Octal parsing of leading 0 in ip addresses is non-standard and undesirable
The 4.2BSD inet_aton() has been widely copied and imitated, and so is
a de facto standard for the textual representation of IPv4 addresses.
Nevertheless, these alternative syntaxes have now fallen out of use
(if they ever had significant use). The only practical use that they
now see is for deliberate obfuscation of addresses: giving an IPv4
address as a single 32-bit decimal number is favoured among people
wishing to conceal the true location that is encoded in a URL. All
the forms except for decimal octets are seen as non-standard (despite
being quite widely interoperable) and undesirable.
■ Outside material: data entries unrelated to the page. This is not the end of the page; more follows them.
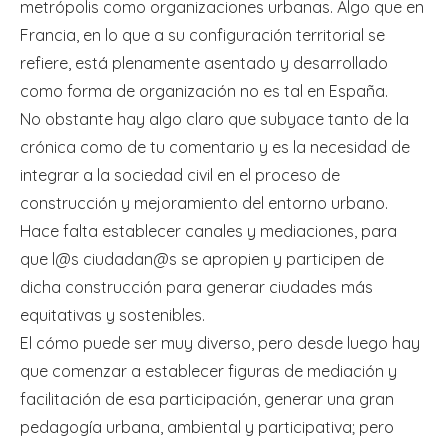
metrópolis como organizaciones urbanas. Algo que en
Francia, en lo que a su configuración territorial se
refiere, está plenamente asentado y desarrollado
como forma de organización no es tal en España.
No obstante hay algo claro que subyace tanto de la
crónica como de tu comentario y es la necesidad de
integrar a la sociedad civil en el proceso de
construcción y mejoramiento del entorno urbano.
Hace falta establecer canales y mediaciones, para
que l@s ciudadan@s se apropien y participen de
dicha construcción para generar ciudades más
equitativas y sostenibles.
El cómo puede ser muy diverso, pero desde luego hay
que comenzar a establecer figuras de mediación y
facilitación de esa participación, generar una gran
pedagogía urbana, ambiental y participativa; pero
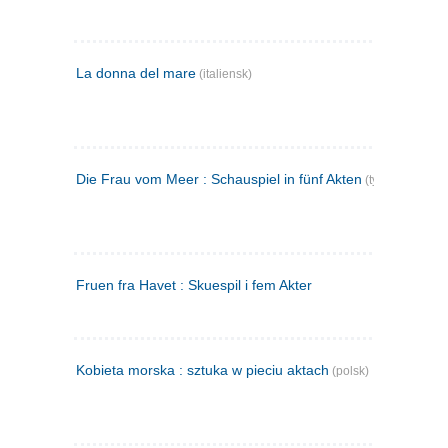
La donna del mare
(italiensk)
Die Frau vom Meer : Schauspiel in fünf Akten
(tysk)
Fruen fra Havet : Skuespil i fem Akter
Kobieta morska : sztuka w pieciu aktach
(polsk)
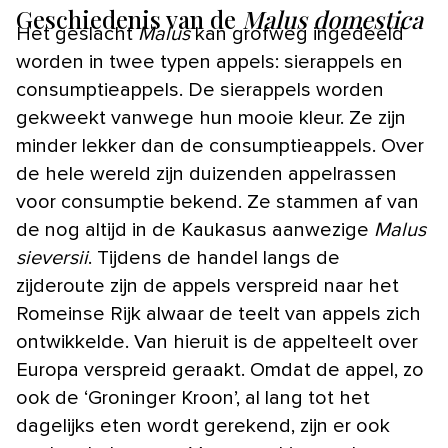
Geschiedenis van de
Malus domestica
Het geslacht
Malus
kan grofweg ingedeeld
worden in twee typen appels: sierappels en
consumptieappels. De sierappels worden
gekweekt vanwege hun mooie kleur. Ze zijn
minder lekker dan de consumptieappels. Over
de hele wereld zijn duizenden appelrassen
voor consumptie bekend. Ze stammen af van
de nog altijd in de Kaukasus aanwezige
Malus
sieversii
. Tijdens de handel langs de
zijderoute zijn de appels verspreid naar het
Romeinse Rijk alwaar de teelt van appels zich
ontwikkelde. Van hieruit is de appelteelt over
Europa verspreid geraakt. Omdat de appel, zo
ook de ‘Groninger Kroon’, al lang tot het
dagelijks eten wordt gerekend, zijn er ook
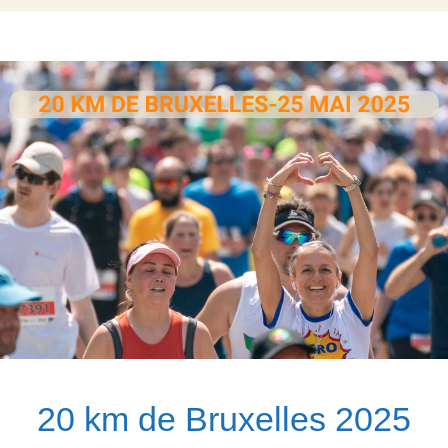
20 km de Bruxelles 2025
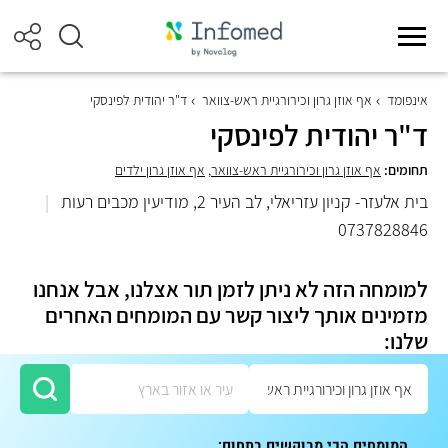
אינפומד
אף אוזן גרון וכירורגיית ראש-צוואר
ד"ר יהודית לפינסקי
ד"ר יהודית לפינסקי
תחומים:
אף אוזן גרון וכירורגיית ראש-צוואר
,
אף אוזן גרון ילדים
בית אלעזר- קניון עזריאלי, לב העיר 2, מודיעין מכבים רעות
|
0737828846
למומחה הזה לא ניתן לזמן תור אצלנו, אבל אנחנו
מזמינים אותך ליצור קשר עם המומחים האחרים
שלנו:
המומחים הכי מבוקשים בתחום:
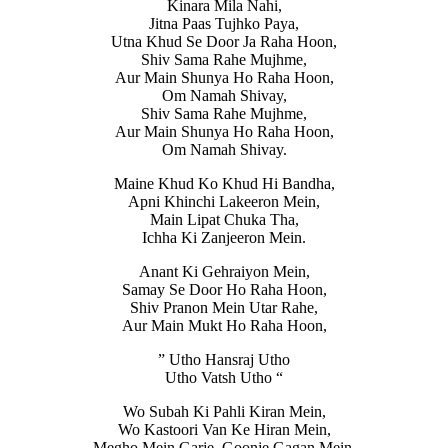
Kinara Mila Nahi,
Jitna Paas Tujhko Paya,
Utna Khud Se Door Ja Raha Hoon,
Shiv Sama Rahe Mujhme,
Aur Main Shunya Ho Raha Hoon,
Om Namah Shivay,
Shiv Sama Rahe Mujhme,
Aur Main Shunya Ho Raha Hoon,
Om Namah Shivay.
Maine Khud Ko Khud Hi Bandha,
Apni Khinchi Lakeeron Mein,
Main Lipat Chuka Tha,
Ichha Ki Zanjeeron Mein.
Anant Ki Gehraiyon Mein,
Samay Se Door Ho Raha Hoon,
Shiv Pranon Mein Utar Rahe,
Aur Main Mukt Ho Raha Hoon,
” Utho Hansraj Utho
Utho Vatsh Utho “
Wo Subah Ki Pahli Kiran Mein,
Wo Kastoori Van Ke Hiran Mein,
Megho Mein Garje, Goonje Gagan Mein,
https://tools.ietf.org/html/draft-main-ipaddr-text-rep-02
Agreed, apart from long IP’s, http://2130706433 there’s really no point to even have them anymore. It just creates exponential additional attack vectors in the realm of DoS, SSRF, CSRF, RFI, LFI.
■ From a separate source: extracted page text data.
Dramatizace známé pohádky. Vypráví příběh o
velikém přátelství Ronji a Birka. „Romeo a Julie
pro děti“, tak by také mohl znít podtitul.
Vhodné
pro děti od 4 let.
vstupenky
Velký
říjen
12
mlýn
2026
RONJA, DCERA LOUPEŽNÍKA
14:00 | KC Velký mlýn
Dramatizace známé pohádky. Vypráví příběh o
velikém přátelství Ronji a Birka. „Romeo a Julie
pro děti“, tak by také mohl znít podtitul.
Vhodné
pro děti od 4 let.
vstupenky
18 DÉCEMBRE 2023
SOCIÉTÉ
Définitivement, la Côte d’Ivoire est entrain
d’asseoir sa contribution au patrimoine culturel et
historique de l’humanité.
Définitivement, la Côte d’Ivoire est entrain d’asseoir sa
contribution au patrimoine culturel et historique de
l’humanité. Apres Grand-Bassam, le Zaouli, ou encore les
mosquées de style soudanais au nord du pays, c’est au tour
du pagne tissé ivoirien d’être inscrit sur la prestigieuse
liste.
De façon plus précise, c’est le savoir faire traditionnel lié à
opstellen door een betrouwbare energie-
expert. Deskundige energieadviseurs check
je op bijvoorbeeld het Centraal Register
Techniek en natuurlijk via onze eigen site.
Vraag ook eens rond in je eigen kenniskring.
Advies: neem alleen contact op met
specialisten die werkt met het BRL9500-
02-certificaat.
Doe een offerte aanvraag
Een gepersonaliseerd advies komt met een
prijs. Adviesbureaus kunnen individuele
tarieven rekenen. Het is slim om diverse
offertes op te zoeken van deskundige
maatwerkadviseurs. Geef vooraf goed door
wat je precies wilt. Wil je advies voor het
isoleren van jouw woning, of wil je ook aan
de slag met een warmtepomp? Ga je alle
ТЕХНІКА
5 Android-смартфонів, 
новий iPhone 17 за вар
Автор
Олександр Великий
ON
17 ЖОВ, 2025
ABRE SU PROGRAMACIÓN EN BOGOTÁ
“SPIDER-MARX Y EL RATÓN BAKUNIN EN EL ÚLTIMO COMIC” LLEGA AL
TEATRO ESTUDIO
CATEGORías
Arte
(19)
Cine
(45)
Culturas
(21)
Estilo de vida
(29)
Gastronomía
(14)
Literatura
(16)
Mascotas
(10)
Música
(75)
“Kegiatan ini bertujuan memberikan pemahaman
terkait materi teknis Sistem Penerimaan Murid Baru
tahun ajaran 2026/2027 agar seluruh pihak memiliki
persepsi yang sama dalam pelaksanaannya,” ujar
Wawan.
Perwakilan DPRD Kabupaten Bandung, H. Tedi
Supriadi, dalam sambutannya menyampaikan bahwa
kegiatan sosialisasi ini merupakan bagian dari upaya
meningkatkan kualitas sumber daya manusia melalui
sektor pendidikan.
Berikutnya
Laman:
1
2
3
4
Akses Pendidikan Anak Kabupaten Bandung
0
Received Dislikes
Maybe it only support octal format by design. Only the other people use it in wrong way ?
I just try java 8 and it only support octal format too.
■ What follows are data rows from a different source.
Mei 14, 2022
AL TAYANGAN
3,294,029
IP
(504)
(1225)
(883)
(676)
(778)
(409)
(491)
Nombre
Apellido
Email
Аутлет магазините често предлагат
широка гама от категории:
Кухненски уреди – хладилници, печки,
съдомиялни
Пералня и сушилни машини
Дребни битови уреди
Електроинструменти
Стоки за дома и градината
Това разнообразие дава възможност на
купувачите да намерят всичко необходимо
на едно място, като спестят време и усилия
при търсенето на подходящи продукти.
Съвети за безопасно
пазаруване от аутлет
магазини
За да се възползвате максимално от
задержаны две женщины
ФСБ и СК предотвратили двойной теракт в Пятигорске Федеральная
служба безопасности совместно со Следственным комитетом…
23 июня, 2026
Is there a reason for the double check in the hexadecimal condition `byte[1]==’x’ or byte[1]==’x’`?
I had the same question!!! Seems like they are trying to check both upper and lower case for “x”; but that didn’t get printed well in here… (hoping that this is an error in the article and not in the code itself)
try this : ping 0xC1EFD324
try this : ping 0xC1EFD324
Another thing you can have fun with is padding, IP address encoding is notoriously sloppy in many applications and you can go to huge lengths to abuse it. You can often zero pad your octal encoding, or mix encodings within a single IP address to confuse the hell out of these sort of parsing libraries, there’s even integer overflows within the parsing within linux.
0010.0010.0010.0010 is 8.8.8.8, but so is 0010.8.0010.8, and even http://00000000000000000010.8.8.8
The only reasonable fix is to consider that leading zeros make the IP invalid. Trying to convince some people that it should be considered octal or some other people that is should NOT be considered octal is futile.